I still remember going to Circuit City to pick up the album like it was only a few years ago. No one could predict the major success that would come with, especially since the band were close to calling quits a few years earlier. It made them the biggest act on the planet and showed they were meant to have a long, lucrative career. This was the record that made me a longtime Green Day fan. It’s still one of my favorites and sounds as amazing as it did when I first heard it. It’s still hard to believe I first heard the powerful lyrics and blazing guitars 10 years ago.

There was nothing about the LP I disliked. I instantly fell in love with the title track and all the subsequent singles, but the way the other songs were catchy and notable left me in awe. How was it possible for one album to be so damn good? The great hooks and intense music are what initially attracted me, but the more I heard it the more I began to understand what made the record so special. After listening to it a few times I started to realize all the songs were connected. It wasn’t until I dived into the lyrics I uncovered the story of Jesus of Suburbia and St. Jimmy. The tracks weren’t just notable because of a hook or a distinct guitar riff. So many other factors were in play, mainly passion and hard work.
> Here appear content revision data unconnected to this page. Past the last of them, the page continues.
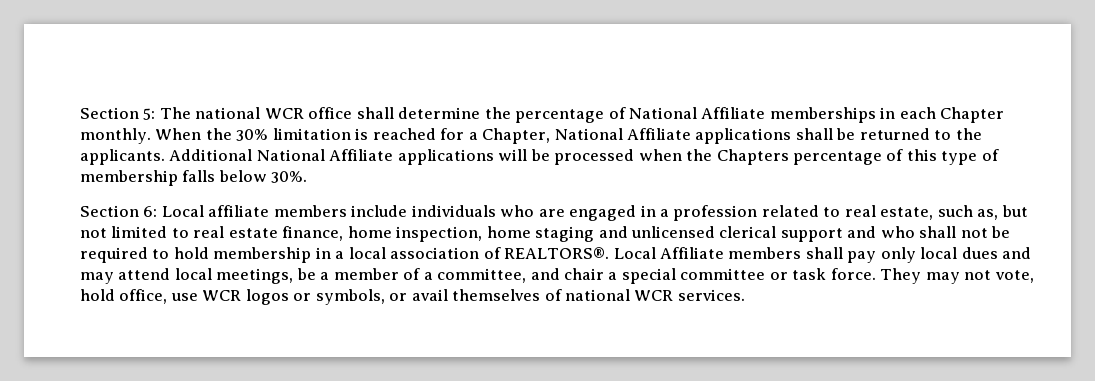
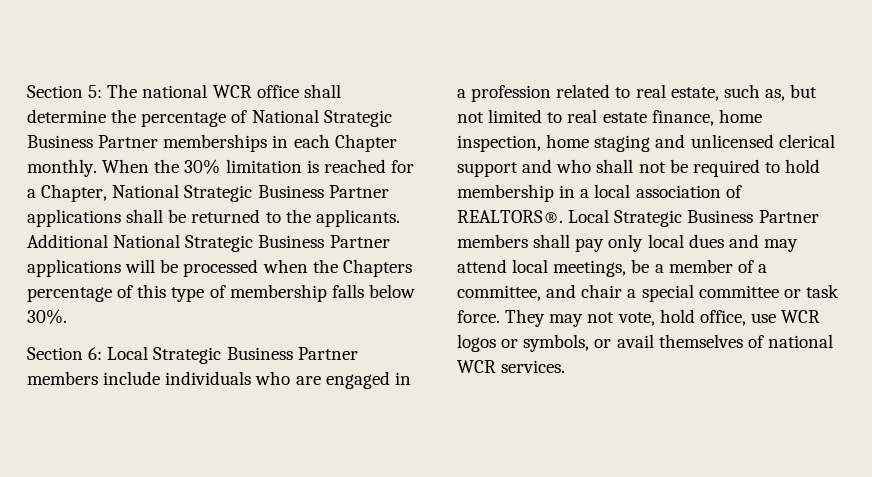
[701,107,766,119] Affiliate -> [323,110,392,127] [27,135,159,148] Strategic Business Partner
[627,128,692,140] Affiliate -> [184,185,389,202] Strategic Business Partner
[329,149,394,161] Affiliate -> [185,235,390,252] Strategic Business Partner
[208,205,270,217] affiliate -> [153,347,358,364] Strategic Business Partner
[659,247,724,259] Affiliate -> [614,210,819,227] Strategic Business Partner

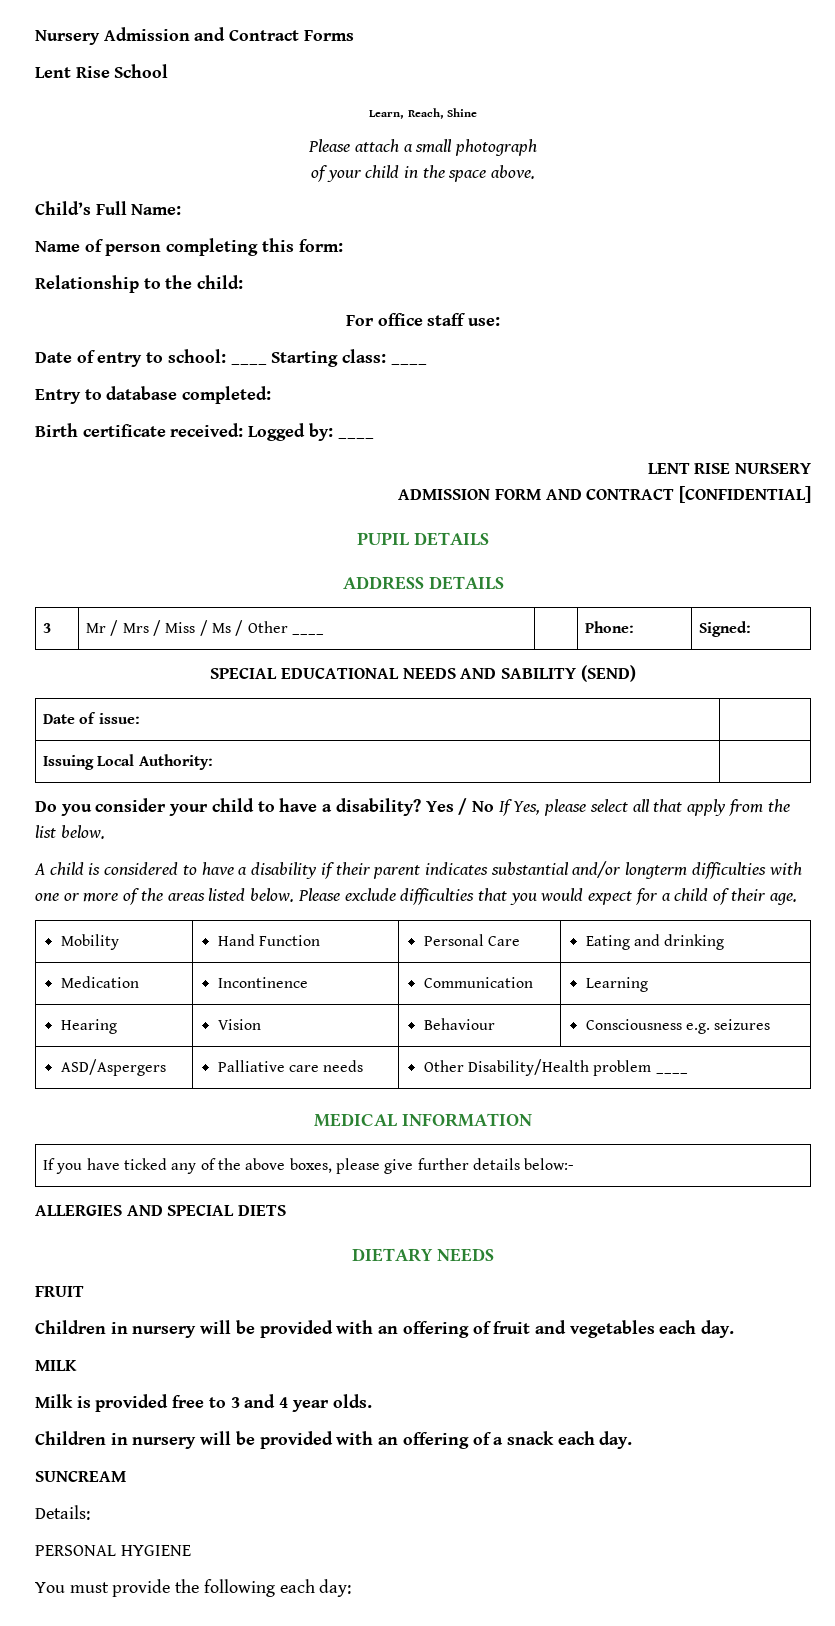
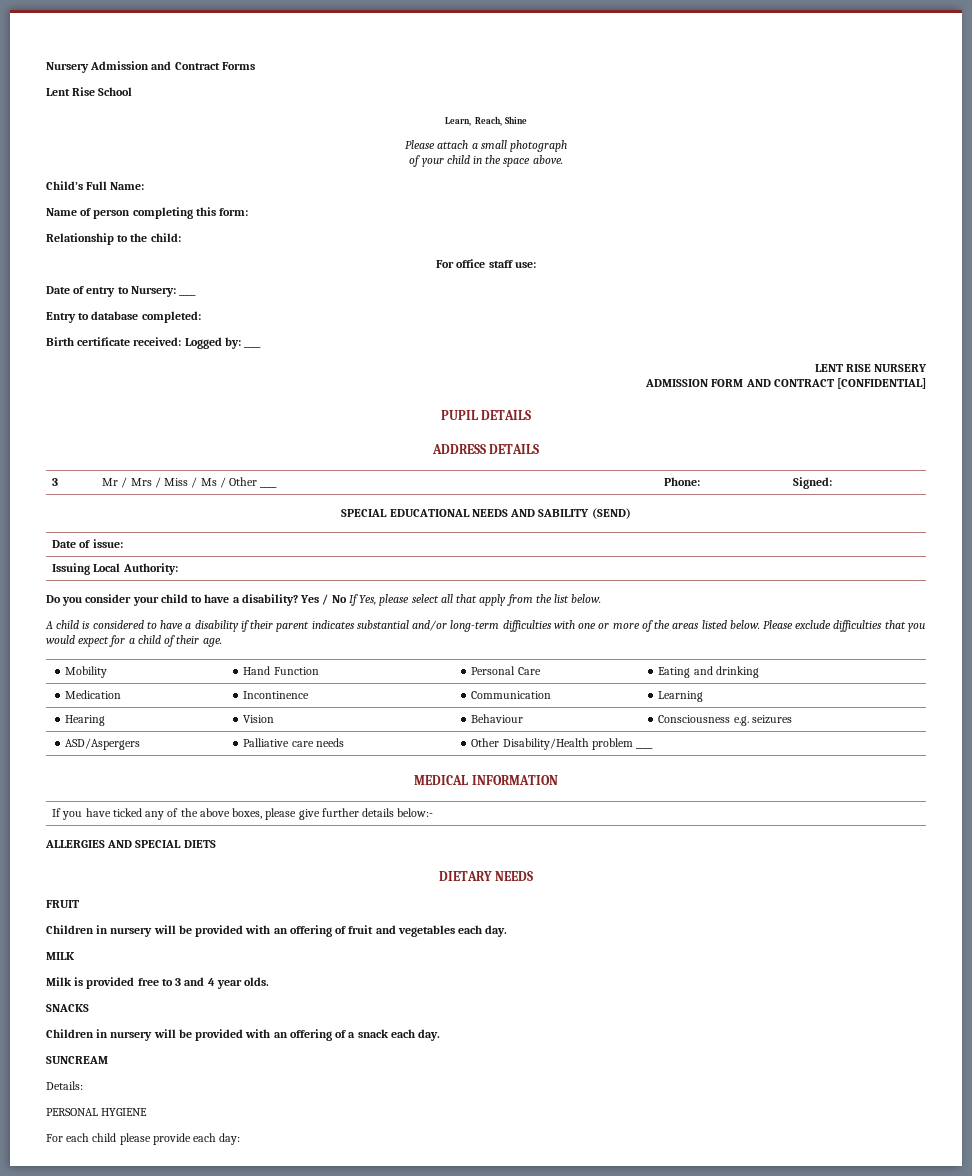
[167,349,226,363] [230,349,387,367] school: ____ Starting class: -> [130,286,176,297] Nursery:
[625,862,688,879] longterm -> [450,620,500,632] long-term
(372, 1401) none -> [46,1004,89,1012] // SNACKS
[35,1579,275,1597] You must provide the following -> [46,1133,191,1145] For each child please provide

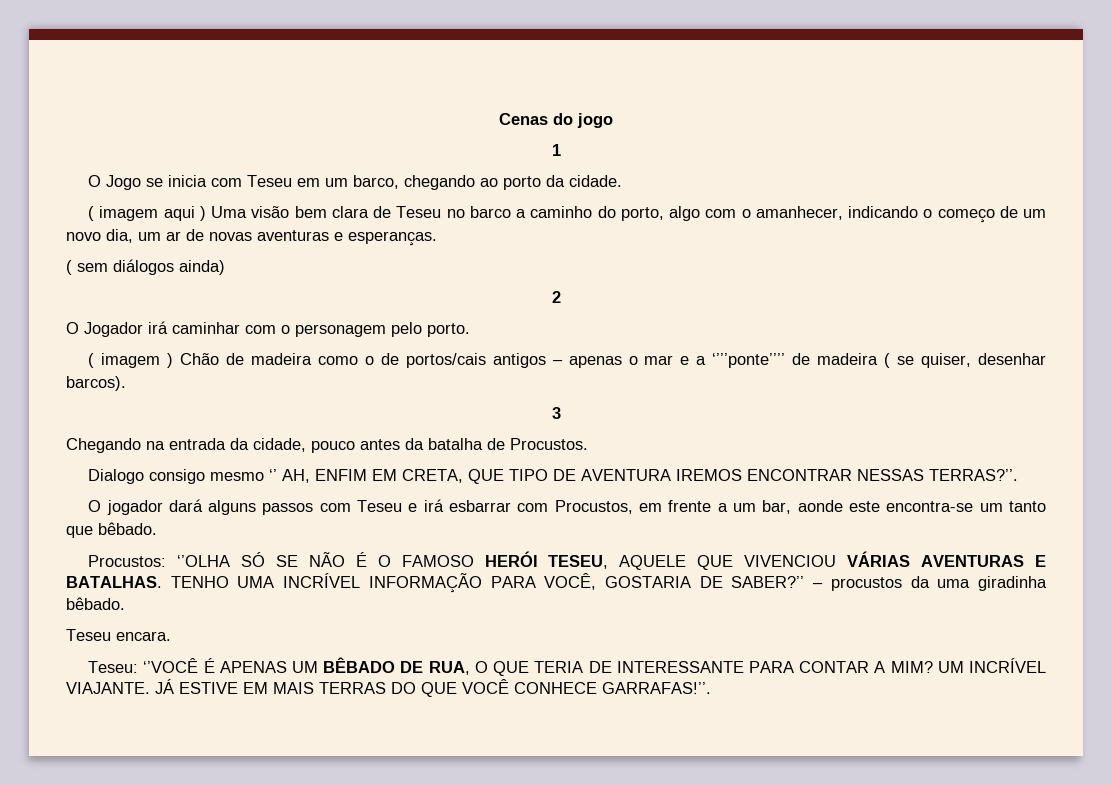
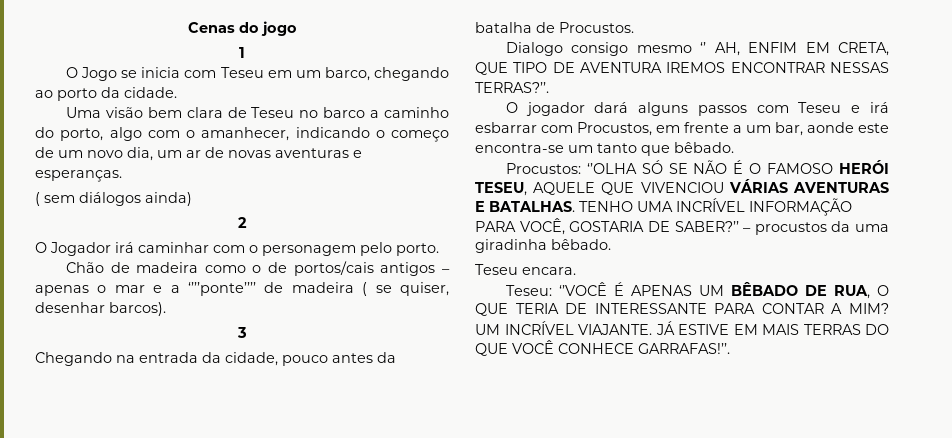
[88,206,206,221] ( imagem aqui ) -> (177, 92) none
[88,353,174,368] ( imagem ) -> (439, 249) none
Green Day didn’t invent the concept album, but they did show me how records have the ability to tell intricate stories complete with interesting characters and situations you can relate to. I remember just how amazed I was when I heard “Jesus of Suburbia.” It was nine minutes of chaos, aggression, anger, and kick ass music. As the song kept transitioning between the different acts, I was left speechless. What was going on? It was like five mini songs wrapped up in one large, epic track. They did it again with “Homecoming” to wrap up the tale of St. Jimmy. It was unlike anything I had heard before. I had no idea artists could just take the song format and completely flip it on its head.

The band has had successful albums before, but on this one they showed they could do more than make snotty punk rock songs. To be fair, they already veered away from their winning formula on albums like Nimrod and Warning, but here they were so hungry and full of passion it made the world pay attention. They even took the songwriting to a new level. It’s more personal than before, full of clever, witty lyrics that managed to comment on teen angst, going against the norm, and American politics. I admired the way they addressed the political issues of the time. They weren’t shoving it down my throat. Rather, they made me aware of what was going on and why it wasn’t right.

Lines like “I’m the son of rage and love” are still being scribbled across notebooks all over the world. Everything about the songs managed to reach people on such an emotional level. Whether it was something relatable, like the death of a loved one, or a song that just made you feel good, it’s special. When I listen to it now feelings of awe, pride, and excitement come flooding back to me. The album is full of great memories and still has a special place in my heart. It’s something I still love listening to and one I’ll sing along without hesitation. I’ll always remember it as a wonderful times for both fan and the band alike.

It’s a timeless album that showed the world just how amazing Green Day is. It’s one of those records everyone should hear at least once, sort like Nevermind. It’s an essential record that re-invented the band and the way we think about music. It’s something people are still debating, reviewing, and listening to 10 years later on. Now, if you excuse me, I’ve got an album to listen to.